Under Section 852, no public utility, and no subsidiary, affiliate of, or corporation holding a controlling interest in, a public utility, shall purchase or acquire, take or hold, any part of the capital stock of any other public utility, organized or existing under the laws of this state, without prior Commission authorization. Section 854 further requires Commission authorization before a company may "merge, acquire, or control . . . any public utility organized and doing business in this state . . . ". The purpose of these and related sections is to enable the Commission, before any transfer of a public utility is consummated, to review the situation and to take such action, as a condition of the transfer, as the public interest may require. (San Jose Water Co. (1916) 10 CRC 56.)

In a situation where a company that does not possess a CPCN desires to acquire control of a company that does possess a CPCN, we will apply the same requirements as in the case of an applicant seeking a CPCN to exercise the type of authority held by the company being acquired.
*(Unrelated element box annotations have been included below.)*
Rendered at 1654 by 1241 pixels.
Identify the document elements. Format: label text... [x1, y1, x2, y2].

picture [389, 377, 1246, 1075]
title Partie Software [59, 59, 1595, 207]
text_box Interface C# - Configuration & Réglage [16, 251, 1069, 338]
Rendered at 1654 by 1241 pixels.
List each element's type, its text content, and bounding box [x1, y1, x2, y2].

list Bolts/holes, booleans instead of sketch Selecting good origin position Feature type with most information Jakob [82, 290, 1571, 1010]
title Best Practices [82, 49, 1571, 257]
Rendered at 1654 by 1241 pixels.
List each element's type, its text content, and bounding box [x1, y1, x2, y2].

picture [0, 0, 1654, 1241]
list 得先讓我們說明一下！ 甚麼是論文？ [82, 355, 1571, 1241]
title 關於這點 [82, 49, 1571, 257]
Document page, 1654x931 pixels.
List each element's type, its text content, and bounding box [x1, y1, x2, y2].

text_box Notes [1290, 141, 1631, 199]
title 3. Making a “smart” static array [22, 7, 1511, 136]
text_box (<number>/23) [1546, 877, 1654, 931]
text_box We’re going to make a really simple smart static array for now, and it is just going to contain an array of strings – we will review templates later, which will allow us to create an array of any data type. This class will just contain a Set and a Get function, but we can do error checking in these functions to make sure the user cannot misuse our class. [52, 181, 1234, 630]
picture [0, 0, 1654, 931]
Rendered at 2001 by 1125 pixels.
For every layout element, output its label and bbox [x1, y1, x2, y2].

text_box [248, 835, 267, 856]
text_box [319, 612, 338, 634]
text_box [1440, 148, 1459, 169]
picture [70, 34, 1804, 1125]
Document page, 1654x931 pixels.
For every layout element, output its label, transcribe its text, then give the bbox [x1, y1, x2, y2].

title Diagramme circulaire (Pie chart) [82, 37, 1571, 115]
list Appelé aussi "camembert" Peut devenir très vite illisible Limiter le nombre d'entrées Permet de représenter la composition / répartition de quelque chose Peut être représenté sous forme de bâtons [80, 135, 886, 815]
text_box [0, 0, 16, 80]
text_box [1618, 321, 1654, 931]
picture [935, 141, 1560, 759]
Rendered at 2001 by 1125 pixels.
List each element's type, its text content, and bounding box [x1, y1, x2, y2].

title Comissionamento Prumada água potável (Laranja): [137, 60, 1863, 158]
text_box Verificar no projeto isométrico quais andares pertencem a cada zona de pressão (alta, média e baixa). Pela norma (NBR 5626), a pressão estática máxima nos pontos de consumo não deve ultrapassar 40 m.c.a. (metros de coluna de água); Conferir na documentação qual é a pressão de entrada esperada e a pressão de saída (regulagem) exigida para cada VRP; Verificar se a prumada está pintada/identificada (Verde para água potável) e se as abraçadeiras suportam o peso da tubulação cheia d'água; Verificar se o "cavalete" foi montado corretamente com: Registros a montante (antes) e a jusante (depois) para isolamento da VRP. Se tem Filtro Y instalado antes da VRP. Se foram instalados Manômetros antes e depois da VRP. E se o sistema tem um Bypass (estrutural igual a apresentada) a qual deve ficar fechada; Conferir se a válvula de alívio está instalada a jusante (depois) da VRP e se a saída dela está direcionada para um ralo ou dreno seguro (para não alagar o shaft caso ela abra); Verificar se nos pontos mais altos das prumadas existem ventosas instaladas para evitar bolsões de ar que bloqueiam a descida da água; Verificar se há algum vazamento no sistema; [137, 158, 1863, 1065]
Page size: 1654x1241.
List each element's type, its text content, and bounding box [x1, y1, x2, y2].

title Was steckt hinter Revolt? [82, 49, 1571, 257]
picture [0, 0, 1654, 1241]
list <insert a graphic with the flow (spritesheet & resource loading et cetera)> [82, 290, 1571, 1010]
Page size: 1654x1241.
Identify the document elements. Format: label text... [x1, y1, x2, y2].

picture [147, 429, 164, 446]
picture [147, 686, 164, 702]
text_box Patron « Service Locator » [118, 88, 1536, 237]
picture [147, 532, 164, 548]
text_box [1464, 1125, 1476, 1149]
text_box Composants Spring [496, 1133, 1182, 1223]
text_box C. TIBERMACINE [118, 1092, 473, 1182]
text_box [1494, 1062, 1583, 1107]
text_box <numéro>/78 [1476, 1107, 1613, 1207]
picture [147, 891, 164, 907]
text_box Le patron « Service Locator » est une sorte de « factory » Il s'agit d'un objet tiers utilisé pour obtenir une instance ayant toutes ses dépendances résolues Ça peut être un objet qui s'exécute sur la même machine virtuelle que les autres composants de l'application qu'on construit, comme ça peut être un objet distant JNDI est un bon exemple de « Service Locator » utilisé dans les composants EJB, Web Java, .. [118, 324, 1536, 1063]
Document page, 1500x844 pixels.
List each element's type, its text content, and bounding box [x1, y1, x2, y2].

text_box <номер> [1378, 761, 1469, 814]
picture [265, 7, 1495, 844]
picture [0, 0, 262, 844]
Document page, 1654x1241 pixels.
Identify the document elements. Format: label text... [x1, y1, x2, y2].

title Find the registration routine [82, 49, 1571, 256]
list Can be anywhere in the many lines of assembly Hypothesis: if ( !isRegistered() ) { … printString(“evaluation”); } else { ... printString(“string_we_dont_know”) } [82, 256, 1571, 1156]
Although Aspen - Series A does not hold a CPCN, TSI has a CPCN to operate as a local exchange and interexchange carrier. We therefore apply the requirements for such authority to Aspen - Series A.

The Commission has established two major criteria for determining whether a CPCN should be granted. An applicant who desires to operate as a facilities-based and resale provider of local exchange and interexchange service must demonstrate that it has a minimum of $100,000 in cash or cash equivalent, reasonably liquid and readily available to meet the firm's start-up costs. In addition, the applicant is required to make a reasonable showing of technical expertise in telecommunications or a related business.

Aspen - Series A has provided financial statements and other evidence that demonstrates that it has sufficient resources to meet our financial requirements. Since TSI is expected to continue to operate under the same management, and Teligent and TSI have significant experience in the telecommunications field,4 we find that our requirement for technical expertise is satisfied, for the purposes of this transaction only.5 The transaction will improve TSI's access to capital, which should improve TSI's financial position and ability to serve customers in this state.6 In addition, it will be transparent to customers. Therefore, the proposed transaction is in the public interest.

Therefore, we will grant the application pursuant to Sections 852 and 854.

4 In D.97-12-078, we found that Teligent met our requirements for technical and/or managerial expertise to offer telecommunications services in this state. TSI will remain a subsidiary of Teligent after this transaction is completed. 5 We made no determination that Aspen - Series A would otherwise meet the technical and managerial requirements for authorization to provide telecommunications services in this state. 6 We note that TSI previously discontinued service to business customers in the San Francisco and Sacramento areas because TSI did not have sufficient financial resources to continue to serve these customers. See D.01-10-062.